Die Sterne starteten schlecht. In den ersten vier Spielminuten gelang kein einziger Korberfolg, was einen Zwischenstand von 0:8 bedeutete. Doch Ana-Maria Kammer und Co kämpften sich zurück und konnten kurz vor Ende des ersten Viertels auf 10:10 ausgleichen. Zwei verwandelte Freiwürfe von A-Nationalspielerin Emina Karic bedeuteten die Zwei-Punkte Führung von Herne nach dem ersten Viertel (12:10). Das zweite Viertel begann so wie das erste. Minutenlang konnten die Sterne keinen Korb erzielen. Erst nach mehr als drei Minuten traf Mara Hjelle per Korbleger zum 12:18.

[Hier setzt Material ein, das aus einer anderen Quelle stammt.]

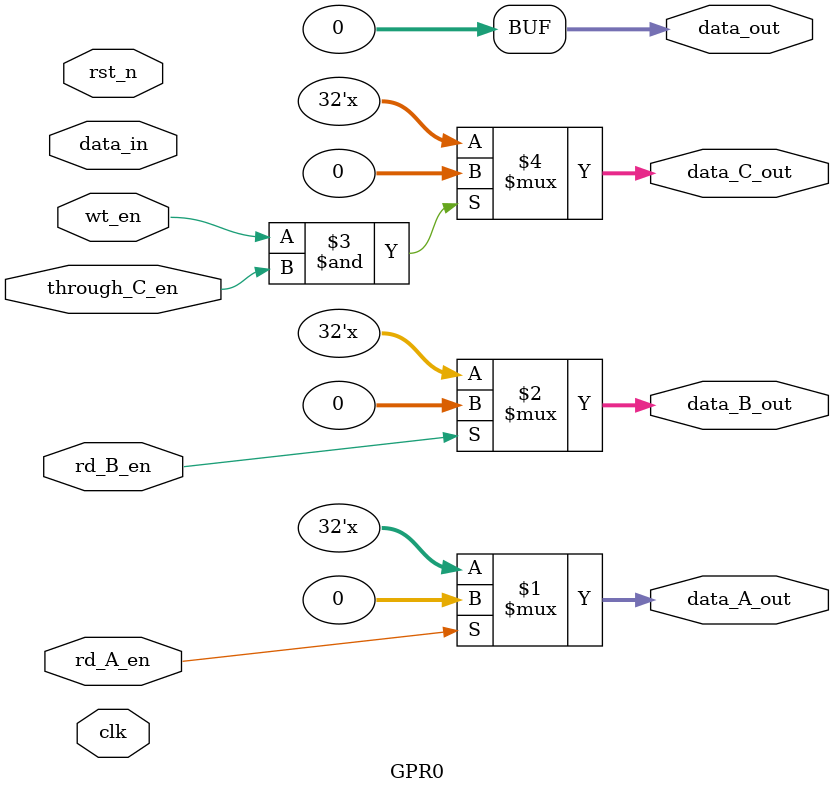
<source format=v>
/*
GPR0 Gpr0
(
    .clk(),
    .rst_n(),
    .wt_en(),
    .data_in(),
    .rd_A_en(),
    .data_A_out(),
    .rd_B_en(),
    .data_B_out(),
    .through_C_en(),
    .data_C_out(),
    .data_out()
);
*/

module GPR0
(
    input   wire        clk,
    input   wire        rst_n,

    input   wire        wt_en,
    input   wire[31:0]  data_in,
    
    input   wire        rd_A_en,
    output  wire[31:0]  data_A_out,

    input   wire        rd_B_en,
    output  wire[31:0]  data_B_out,

    input   wire        through_C_en,
    output  wire[31:0]  data_C_out,

    output  wire[31:0]  data_out
);

    assign data_A_out = rd_A_en ? 32'd0 : 32'bz;
    assign data_B_out = rd_B_en ? 32'd0 : 32'bz;
    assign data_C_out = wt_en & through_C_en ? 32'd0 : 32'bz;
    assign data_out = 32'd0;

endmodule
</source>
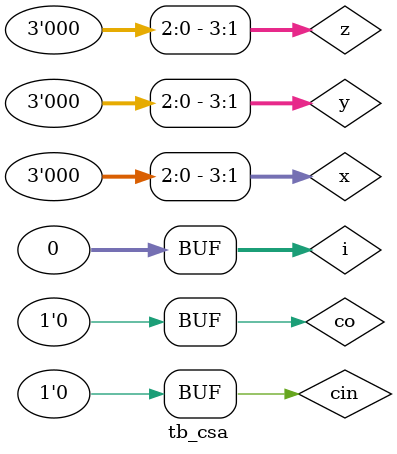
<source format=v>
module tb_csa; 
reg [3:0]x,y,z; 
reg cin,co; 
wire [4:0]sum; 
wire cout; 
integer i=0; 
initial begin 
        cin=0; 
        co=0; 
    repeat(9) begin 
        x=$random; 
y=$random; 
z=$random; 
#10; 
i=i+1; 
end 
end 
csa csa1(x,y,z,cin,co,sum,cout); 
endmodule 
</source>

Die Schützlinge von Head-Coach Christian Hergenröther hatten zu dieser Phase erhebliche Probleme mit der aggressiven Spielweise des Herner TC. Vor allem Sonja Greinacher war zu dieser Zeit ein wichtiger Faktor. Ihr Korbleger brachte nach 16 Spielminuten ihrem Team einen Zwölf-Punkte-Vorsprung (29:17).

Völlig von der Rolle

Unmittelbar danach wurde erneut Magali Mendy hart angegangen, als sie sich aus dieser Situation befreien wollte, gab es sogar ein Foul gegen sie. Als das Sterne-Ass dann auch noch ein technisches Foul wegen Schiedsrichter-Kritik bekam, reagierte die Halle lautstark. Die Gastgeberinnen waren nun völlig von der Rolle, und der starke Herner TC nutzte dies gnadenlos aus. Zur Halbzeit waren es stolze 16 Punkte für den Favoriten.

Nach der Pause sahen die zahlreichen Zuschauer eine völlig andere Mannschaft. Aggressiv und zielstrebig wurde der Rückstand Punkt für Punkt wettgemacht.

Nebenbei stieg die Foulbelastung der Gäste stark an, was sich vor allem am Ende des Spiels als großes Problem darstellen sollte.

Zur Viertelmitte betrug der Rückstand nur noch sechs Punkte (35:41). Herne zeigte nun Nerven und leistete sich zahlreiche Ballverluste. Die Sterne nutzten diese Schwächephase eiskalt aus und gingen durch Freiwürfe von Magali Mendy erstmals mit 44:42 in Führung. Eine tolle Einzelleistung der im Laufe des Spiels immer stärker spielenden Ashlee Guay bescherte den Sternen eine Zwei-Punkte-Führung vor Beginn des letzten Viertels.

In diesem punktete zuerst der HTC. Ashlee Guays erster und einziger Dreier in diesem Spiel zum 49:49 ließ die Halle weiter beben. Mara Hjelle mit einem Korbleger sowie Romina Ciappina per Fast-Break zwangen Hernes Coach Marek Piotrowski zu einer weiteren Auszeit. Doch auch mehr als deutliche Worte des Coaches brachten den HTC nicht mehr ins Spiel zurück. Zu dominant agierten die Sterne in dieser Phase und gewannen am Ende nach einer sensationellen Aufholjagd mit 68:59.

Somit feierten die Sterne in ihrem neunten Bundesliga-Spiel den neunten Sieg.

Rutronik Stars Keltern: Leonie Elbert, Romina Ciappina 5, Ana-Maria Kammer 7, Nadja Prötzig, Ivona Matic, Linn Schüler, Magali Mendy 18, Kendall Kenyon 4, Ashlee Guay 11, Camille Mahlknecht 8 und Mara Hjelle 15.